We're using a redis -> logstash -> elasticsearch pipeline
Our test system is a single instance installation with 8CPU, 12 GB RAM, running on VMware
Currently we can’t separate the components, so no clustering is possible (will change in the future)
Here’s the Logstash redis input
redis {
data_type => "list“
host => "${REDIS_HOST:127.0.0.1}“
key => "import“
password => „xxx“
threads => "2"
codec => json { charset => "ASCII“ }
}
The messages are saved in 2 indexes (2 Outputs in logstash)
single-index collects all messages
summary-index collects special messages, a groovy script is used to create a summary record, that is updated frequently by id (5-x) times
Here's the Logstash output for the single-index
elasticsearch {
index => "single-index"
hosts => ["127.0.0.1"]
}
Here's the Logstash output for the summary-index
elasticsearch {
action => "update"
document_id => "%{uniqueId}"
index => "summary-index"
script => "summarize"
script_lang => "groovy"
script_type => "file"
scripted_upsert => true
retry_on_conflict => 5
hosts => ["127.0.0.1"]
}
Originally only a part of the messages were sent to the summary-index
For this scenario, the indexing rate was ok (max about 9000/s )
Now we’ve got data, that is stored in both indexes, and while it’s clear that the performance
can’t be like in the mixed scenario, we didn’t expect the performance numbers we’ve got
Sending 1000 msg/s to redis (20 msg per id -> 50 summary records)
Result:
Only 1600/s indexing rate (2000 would be enough to keep pace).
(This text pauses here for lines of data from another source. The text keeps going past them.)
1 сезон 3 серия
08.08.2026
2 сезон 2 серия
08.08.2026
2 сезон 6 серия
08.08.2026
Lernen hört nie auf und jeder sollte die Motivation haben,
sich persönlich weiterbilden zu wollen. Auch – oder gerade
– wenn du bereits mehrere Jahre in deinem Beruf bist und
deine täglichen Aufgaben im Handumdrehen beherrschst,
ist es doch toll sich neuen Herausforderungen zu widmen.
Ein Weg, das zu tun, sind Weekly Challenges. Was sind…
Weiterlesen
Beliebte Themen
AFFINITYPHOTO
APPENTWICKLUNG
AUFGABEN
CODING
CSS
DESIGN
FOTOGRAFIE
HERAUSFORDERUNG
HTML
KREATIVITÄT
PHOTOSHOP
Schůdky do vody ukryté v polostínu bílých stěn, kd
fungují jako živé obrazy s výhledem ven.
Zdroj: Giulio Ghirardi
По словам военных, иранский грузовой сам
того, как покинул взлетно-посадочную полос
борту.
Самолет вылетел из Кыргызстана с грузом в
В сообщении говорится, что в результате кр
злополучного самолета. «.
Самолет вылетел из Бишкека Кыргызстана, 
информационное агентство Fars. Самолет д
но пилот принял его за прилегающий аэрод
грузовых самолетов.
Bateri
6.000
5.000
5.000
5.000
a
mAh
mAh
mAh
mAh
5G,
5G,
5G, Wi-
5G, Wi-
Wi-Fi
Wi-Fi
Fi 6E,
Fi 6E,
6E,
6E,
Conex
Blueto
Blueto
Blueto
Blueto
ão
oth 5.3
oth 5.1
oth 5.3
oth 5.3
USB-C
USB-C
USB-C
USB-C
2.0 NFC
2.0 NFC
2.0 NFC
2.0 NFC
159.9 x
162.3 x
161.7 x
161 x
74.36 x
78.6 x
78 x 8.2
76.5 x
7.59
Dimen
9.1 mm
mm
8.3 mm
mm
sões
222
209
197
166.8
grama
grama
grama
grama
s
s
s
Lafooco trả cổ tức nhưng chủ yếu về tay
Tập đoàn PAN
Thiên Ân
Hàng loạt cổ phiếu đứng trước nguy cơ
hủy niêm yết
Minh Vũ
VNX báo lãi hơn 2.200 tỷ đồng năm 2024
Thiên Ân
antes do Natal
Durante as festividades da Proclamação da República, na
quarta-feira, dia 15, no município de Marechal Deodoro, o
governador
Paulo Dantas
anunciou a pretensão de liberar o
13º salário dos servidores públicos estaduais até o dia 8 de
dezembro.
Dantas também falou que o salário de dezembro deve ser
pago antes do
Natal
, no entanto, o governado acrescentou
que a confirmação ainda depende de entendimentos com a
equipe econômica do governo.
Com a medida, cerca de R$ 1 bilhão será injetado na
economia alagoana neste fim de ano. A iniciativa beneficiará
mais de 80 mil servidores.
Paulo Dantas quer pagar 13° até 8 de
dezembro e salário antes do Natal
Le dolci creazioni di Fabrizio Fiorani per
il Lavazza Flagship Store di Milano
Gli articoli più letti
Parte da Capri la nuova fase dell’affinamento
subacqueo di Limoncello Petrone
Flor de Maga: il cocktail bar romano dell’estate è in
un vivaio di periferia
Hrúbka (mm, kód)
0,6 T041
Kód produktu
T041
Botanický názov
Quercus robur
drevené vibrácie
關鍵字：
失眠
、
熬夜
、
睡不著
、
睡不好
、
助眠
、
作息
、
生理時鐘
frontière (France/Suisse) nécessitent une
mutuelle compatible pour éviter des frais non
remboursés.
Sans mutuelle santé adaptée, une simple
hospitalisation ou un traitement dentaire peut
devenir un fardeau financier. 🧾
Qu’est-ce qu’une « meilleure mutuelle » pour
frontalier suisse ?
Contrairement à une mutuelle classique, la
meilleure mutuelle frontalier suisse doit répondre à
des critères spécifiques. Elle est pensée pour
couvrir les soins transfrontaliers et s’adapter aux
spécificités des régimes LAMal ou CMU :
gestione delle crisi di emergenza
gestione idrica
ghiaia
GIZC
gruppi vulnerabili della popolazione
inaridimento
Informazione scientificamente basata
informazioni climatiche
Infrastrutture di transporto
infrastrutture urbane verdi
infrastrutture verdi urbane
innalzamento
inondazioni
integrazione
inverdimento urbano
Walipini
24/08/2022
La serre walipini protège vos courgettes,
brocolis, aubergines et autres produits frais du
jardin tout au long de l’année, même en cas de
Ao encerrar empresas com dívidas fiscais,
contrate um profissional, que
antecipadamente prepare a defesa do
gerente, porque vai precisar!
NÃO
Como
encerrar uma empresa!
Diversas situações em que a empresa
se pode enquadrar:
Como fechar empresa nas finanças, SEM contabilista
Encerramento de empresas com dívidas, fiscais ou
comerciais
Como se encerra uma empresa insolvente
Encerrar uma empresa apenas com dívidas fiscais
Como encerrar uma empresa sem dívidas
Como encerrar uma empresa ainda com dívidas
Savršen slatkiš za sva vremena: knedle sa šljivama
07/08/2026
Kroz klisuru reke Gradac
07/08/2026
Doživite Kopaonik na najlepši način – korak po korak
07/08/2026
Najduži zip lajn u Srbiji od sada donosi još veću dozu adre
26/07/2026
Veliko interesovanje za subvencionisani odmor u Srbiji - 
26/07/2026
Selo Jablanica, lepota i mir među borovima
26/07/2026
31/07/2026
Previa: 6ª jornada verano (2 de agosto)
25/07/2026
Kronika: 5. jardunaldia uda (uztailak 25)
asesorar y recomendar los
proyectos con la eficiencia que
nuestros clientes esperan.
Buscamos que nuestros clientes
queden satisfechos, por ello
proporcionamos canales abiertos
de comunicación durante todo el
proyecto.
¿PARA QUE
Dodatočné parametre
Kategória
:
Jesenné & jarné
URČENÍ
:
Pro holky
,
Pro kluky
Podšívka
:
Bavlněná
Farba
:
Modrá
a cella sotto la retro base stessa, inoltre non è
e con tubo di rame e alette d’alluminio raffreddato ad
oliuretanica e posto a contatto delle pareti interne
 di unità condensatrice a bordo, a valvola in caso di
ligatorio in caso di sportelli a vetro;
The odd thing is, that the system has a CPU Usage of 50%, Load average of 4, so there seems to be headroom for a higher rate
By deactivating the single-message pipeline:
700/s
By deactivating the groovy script (single-message-pipeline still deactivated):
1000/s
So the question is, how could we improve this performance?
It’s clear that the upserts are the bottleneck.
thx